Tthe Z-Wave protocol isn’t open and will only interact with similar Z-wave devices, and the ZigBee protocol is open but will only interact with licensed ZigBee devices.

This has been a problem in converting industries and individuals into IoT adopters, as the protocols make the investment in terms of hardware and software complicated and important.

In this case the Open Interconnect Consortium (OIC), a group of industry leaders who believe in a common interoperable approach and in open source implementation to enable scale, is taking the lead in establishing a single solution.

A universal solution would, in fact, render protocols obsolete and make the industry’s expansion faster and its adoption easier.

3. All-encompassing platforms and apps

The idea of one platform, or one application to manage all your hardware would simplify the current state of home automation, a big component of the IoT industry.

Imagine being actually able to control your entire house or office via one interface, or even just by using your voice.
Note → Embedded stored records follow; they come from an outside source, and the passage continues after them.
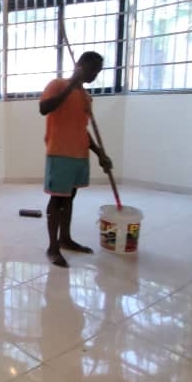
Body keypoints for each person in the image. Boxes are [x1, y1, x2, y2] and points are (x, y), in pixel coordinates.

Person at [39, 51, 113, 268]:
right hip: (59, 153)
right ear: (80, 65)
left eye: (98, 72)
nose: (95, 75)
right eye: (93, 70)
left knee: (69, 198)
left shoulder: (86, 97)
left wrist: (99, 154)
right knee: (57, 200)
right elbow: (44, 108)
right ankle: (53, 247)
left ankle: (65, 239)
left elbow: (82, 129)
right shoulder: (57, 85)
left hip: (79, 154)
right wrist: (71, 85)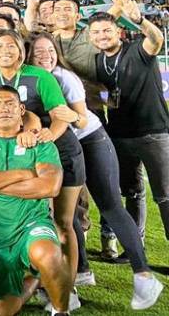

Does that seem simple? Soon it will be entirely possible thanks to the tech community that is working on solutions to simplify the task of mastering your surroundings via IoT.

For instance, Apple is working on HomeKit which is a common language that all smart devices from any manufacturer can understand and support. Brillo, Google’s new platform for IoT does virtually the same thing and was developed following Google’s acquisition of Nest.

4. User Experience: selling a product that is already selling itself

Resolving the above issues makes integrating IoT into our daily habits much easier.

Adopting IoT solutions becomes more appealing when unencumbered with too much hardware and software.

But designing a product with the ultimate user experience - the design, the usability, the efficiency - is also essential. A product made for the consumer and adapted to their lives is what makes it hard to do without.



The possibilities of a connected home. 

Connected objects will soon be an indistinguishable part of our lives, physically and digitally.

We are very close already, for example, our social media is not limited to human interaction anymore; our phones, computers and GPS already communicate information to our social media profiles. With more and more connected devices, the information coming from our machines about us could tip the scales against the information actually coming from us.

Connected objects and machine-to-machine technologies are arriving sometimes without us even realizing, and all the experts seem to believe that by 2020 IoT will be a ubiquitous feature of everyday life.

The rapidly expanding range and scale of devices is helping to transform problems into solutions. Being an early adopter definitely feels like being on the side of progress.